Task directions:
The lines from the start of the records through the one containing "cells are negative" are to be transcribed exactly, and nothing else.

(Stored data entries)

------

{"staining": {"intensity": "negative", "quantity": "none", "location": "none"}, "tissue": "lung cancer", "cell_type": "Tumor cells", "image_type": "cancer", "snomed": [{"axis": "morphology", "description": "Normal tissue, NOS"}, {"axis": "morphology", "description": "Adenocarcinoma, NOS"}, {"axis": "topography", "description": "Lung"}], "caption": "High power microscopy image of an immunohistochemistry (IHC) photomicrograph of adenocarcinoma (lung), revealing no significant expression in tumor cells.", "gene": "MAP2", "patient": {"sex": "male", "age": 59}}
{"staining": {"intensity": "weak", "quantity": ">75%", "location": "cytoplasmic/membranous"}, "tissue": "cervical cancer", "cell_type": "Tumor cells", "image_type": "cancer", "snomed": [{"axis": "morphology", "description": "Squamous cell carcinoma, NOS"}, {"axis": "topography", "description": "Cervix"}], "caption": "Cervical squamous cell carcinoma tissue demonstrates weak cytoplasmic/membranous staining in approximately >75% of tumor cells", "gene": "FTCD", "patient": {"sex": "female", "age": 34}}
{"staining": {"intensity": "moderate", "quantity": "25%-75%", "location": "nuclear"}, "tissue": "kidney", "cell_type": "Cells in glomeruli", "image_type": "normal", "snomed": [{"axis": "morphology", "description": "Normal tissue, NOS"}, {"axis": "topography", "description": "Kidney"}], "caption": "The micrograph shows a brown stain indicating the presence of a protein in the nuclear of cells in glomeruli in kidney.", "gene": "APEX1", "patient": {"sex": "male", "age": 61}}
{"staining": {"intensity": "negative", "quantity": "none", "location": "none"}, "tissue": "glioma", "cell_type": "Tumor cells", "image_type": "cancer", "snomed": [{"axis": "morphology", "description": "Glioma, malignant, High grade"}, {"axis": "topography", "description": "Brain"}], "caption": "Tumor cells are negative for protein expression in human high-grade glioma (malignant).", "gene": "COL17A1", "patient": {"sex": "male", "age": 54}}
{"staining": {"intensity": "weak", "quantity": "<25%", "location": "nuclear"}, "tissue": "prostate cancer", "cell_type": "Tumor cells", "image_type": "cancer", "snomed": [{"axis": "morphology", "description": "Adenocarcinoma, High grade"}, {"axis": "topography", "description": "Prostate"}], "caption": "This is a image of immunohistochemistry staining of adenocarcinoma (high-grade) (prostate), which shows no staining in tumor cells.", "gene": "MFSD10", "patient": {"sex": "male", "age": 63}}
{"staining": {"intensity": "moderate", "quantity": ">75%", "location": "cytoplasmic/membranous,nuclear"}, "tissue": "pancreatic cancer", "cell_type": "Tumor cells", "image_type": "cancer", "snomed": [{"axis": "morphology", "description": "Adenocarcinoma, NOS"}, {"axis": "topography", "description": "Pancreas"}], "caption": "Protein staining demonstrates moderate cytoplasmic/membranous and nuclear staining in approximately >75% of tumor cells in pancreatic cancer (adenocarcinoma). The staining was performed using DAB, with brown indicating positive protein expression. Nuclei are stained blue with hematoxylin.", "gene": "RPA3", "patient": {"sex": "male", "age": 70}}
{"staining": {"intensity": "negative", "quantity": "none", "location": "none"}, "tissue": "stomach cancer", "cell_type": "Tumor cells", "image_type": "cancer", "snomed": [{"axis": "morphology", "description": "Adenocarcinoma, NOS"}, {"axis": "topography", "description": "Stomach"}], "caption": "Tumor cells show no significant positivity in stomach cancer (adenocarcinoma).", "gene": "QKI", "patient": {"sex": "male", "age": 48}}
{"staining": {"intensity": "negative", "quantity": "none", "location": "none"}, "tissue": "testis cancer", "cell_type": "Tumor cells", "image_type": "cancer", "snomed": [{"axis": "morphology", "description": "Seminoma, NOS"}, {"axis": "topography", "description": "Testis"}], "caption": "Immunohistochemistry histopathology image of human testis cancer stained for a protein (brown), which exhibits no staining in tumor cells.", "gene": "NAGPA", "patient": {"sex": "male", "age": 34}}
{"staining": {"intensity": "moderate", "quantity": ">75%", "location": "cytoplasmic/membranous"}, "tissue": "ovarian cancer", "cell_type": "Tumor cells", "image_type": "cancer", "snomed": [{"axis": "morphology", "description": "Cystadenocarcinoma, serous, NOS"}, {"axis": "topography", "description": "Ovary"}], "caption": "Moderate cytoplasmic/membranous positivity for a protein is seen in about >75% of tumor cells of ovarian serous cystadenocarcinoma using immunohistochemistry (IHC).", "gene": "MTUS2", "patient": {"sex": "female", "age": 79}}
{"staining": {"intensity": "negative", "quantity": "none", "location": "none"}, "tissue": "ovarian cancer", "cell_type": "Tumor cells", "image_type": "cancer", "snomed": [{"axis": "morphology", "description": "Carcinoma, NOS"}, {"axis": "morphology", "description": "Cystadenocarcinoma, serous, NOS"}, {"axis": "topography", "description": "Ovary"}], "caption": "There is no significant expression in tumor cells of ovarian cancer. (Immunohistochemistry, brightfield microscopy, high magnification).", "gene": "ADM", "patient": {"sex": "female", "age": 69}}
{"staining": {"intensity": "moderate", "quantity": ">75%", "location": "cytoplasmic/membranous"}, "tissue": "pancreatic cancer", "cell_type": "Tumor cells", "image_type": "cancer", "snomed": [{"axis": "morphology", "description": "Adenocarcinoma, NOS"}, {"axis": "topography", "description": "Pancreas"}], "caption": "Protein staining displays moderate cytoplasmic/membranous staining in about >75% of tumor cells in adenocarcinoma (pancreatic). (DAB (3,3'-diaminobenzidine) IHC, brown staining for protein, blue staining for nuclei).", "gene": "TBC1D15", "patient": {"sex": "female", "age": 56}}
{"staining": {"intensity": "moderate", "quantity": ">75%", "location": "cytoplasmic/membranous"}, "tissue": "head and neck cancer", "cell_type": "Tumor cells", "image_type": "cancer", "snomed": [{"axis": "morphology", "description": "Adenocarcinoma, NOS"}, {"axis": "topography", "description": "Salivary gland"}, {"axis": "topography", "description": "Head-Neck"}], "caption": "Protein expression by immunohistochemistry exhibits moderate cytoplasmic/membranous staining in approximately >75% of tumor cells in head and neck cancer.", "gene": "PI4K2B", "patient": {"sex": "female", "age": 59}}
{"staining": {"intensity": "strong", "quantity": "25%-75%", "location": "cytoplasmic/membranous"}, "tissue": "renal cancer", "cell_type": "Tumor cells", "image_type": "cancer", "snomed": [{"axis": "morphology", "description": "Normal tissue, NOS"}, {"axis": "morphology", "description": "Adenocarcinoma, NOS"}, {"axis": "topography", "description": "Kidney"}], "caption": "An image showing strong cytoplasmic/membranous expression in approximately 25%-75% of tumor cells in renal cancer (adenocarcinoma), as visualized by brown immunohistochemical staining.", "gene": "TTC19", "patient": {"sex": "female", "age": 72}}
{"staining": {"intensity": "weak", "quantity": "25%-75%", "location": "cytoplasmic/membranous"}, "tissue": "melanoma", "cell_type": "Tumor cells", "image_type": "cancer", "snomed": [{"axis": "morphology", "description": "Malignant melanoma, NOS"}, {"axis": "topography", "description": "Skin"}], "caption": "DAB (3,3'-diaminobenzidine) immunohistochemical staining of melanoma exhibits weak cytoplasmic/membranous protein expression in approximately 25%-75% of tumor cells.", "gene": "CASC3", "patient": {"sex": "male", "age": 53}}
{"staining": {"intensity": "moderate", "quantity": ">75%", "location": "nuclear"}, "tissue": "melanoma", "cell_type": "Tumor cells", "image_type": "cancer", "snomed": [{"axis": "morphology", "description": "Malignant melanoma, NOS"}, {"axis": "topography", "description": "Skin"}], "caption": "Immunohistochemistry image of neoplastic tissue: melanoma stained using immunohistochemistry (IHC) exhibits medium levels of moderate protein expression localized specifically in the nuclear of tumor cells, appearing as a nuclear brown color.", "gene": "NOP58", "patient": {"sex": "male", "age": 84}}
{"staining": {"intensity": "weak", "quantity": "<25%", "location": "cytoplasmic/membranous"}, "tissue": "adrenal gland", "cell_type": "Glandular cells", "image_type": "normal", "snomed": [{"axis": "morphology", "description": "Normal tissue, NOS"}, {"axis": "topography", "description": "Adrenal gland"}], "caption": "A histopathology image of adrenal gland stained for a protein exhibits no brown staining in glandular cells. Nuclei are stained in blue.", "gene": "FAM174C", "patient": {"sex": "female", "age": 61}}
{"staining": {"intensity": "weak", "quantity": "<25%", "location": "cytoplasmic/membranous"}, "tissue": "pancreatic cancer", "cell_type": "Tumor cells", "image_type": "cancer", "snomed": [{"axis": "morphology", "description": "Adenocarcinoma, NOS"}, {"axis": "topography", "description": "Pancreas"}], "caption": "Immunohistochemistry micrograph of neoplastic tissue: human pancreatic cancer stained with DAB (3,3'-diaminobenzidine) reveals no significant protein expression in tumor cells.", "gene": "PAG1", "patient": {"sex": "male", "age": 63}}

------

Solution for this task:
{"staining": {"intensity": "negative", "quantity": "none", "location": "none"}, "tissue": "lung cancer", "cell_type": "Tumor cells", "image_type": "cancer", "snomed": [{"axis": "morphology", "description": "Normal tissue, NOS"}, {"axis": "morphology", "description": "Adenocarcinoma, NOS"}, {"axis": "topography", "description": "Lung"}], "caption": "High power microscopy image of an immunohistochemistry (IHC) photomicrograph of adenocarcinoma (lung), revealing no significant expression in tumor cells.", "gene": "MAP2", "patient": {"sex": "male", "age": 59}}
{"staining": {"intensity": "weak", "quantity": ">75%", "location": "cytoplasmic/membranous"}, "tissue": "cervical cancer", "cell_type": "Tumor cells", "image_type": "cancer", "snomed": [{"axis": "morphology", "description": "Squamous cell carcinoma, NOS"}, {"axis": "topography", "description": "Cervix"}], "caption": "Cervical squamous cell carcinoma tissue demonstrates weak cytoplasmic/membranous staining in approximately >75% of tumor cells", "gene": "FTCD", "patient": {"sex": "female", "age": 34}}
{"staining": {"intensity": "moderate", "quantity": "25%-75%", "location": "nuclear"}, "tissue": "kidney", "cell_type": "Cells in glomeruli", "image_type": "normal", "snomed": [{"axis": "morphology", "description": "Normal tissue, NOS"}, {"axis": "topography", "description": "Kidney"}], "caption": "The micrograph shows a brown stain indicating the presence of a protein in the nuclear of cells in glomeruli in kidney.", "gene": "APEX1", "patient": {"sex": "male", "age": 61}}
{"staining": {"intensity": "negative", "quantity": "none", "location": "none"}, "tissue": "glioma", "cell_type": "Tumor cells", "image_type": "cancer", "snomed": [{"axis": "morphology", "description": "Glioma, malignant, High grade"}, {"axis": "topography", "description": "Brain"}], "caption": "Tumor cells are negative for protein expression in human high-grade glioma (malignant).", "gene": "COL17A1", "patient": {"sex": "male", "age": 54}}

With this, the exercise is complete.